Foto: Reprodução/Freepik

Onde esconderam a ética?
Embora as regras sejam frouxas, o próprio Código de Ética Médica pontua que os profissionais não devem realizar sua atividade em acordo com a indústria farmacêutica. É justamente ao código de ética que recorre o presidente do Cremeb (Conselho Regional de Medicina do Estado da Bahia), Otávio Marambaia, ao criticar a prática. Ele acredita que a deficiência no ensino da Medicina pode abrir as portas para esse tipo de conduta. “Começa com profissional que tem um déficit de conhecimento e, portanto, de escolha e de segurança na prescrição. Segundo, a maioria dessas escolas não tem corpo docente suficiente para tratar da matéria Clínica Médica e Ética Médica. Se é um profissional ético, você pode ter certeza que não vai fazer conluio com laboratórios ou farmácia de manipulação”, diz.

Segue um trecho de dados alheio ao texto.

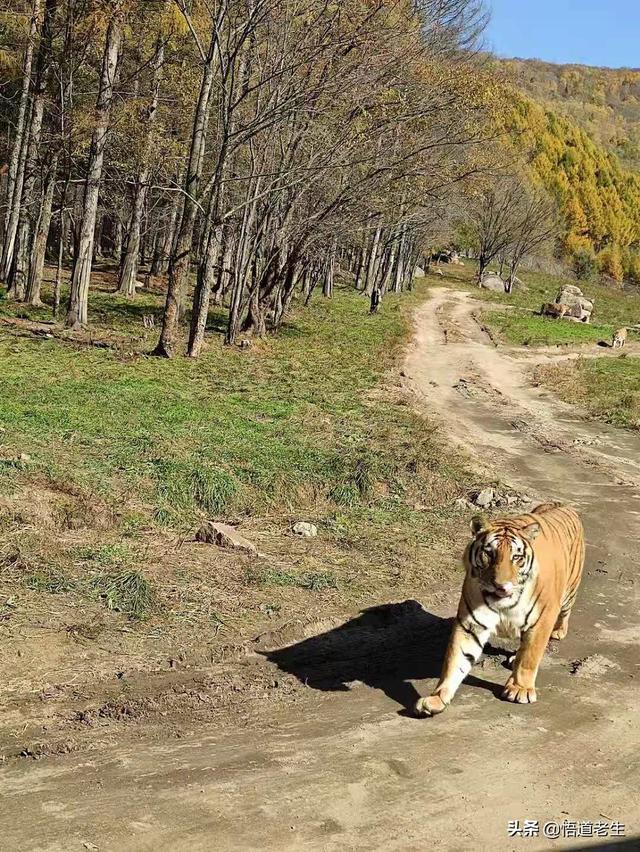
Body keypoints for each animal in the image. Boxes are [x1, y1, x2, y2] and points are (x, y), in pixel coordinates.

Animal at [416, 502, 584, 716]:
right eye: (489, 553)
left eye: (517, 557)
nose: (501, 586)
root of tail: (560, 504)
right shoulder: (471, 623)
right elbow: (455, 660)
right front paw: (437, 699)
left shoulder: (542, 618)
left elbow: (529, 657)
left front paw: (520, 690)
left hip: (569, 593)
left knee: (564, 614)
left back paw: (558, 632)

Apesar da engrenagem de lobby cada vez mais sofisticada, há médicos que denunciam a prática e buscam saber em qual buraco a ética foi enfiada. Em entrevista à Metropole, o pneumologista Francisco Hora já relacionou o uso abusivo de psicotrópicos às estratégias comerciais desse mercado. Para ele, a prática médica deve ser imune às influências externas, inclusive da indústria farmacêutica. “Os médicos não devem permitir que benefícios, sejam eles a título do que for, venham influenciar suas decisões médicas. A primazia tem que ser do paciente, a saúde e o bem-estar do paciente”, afirmou.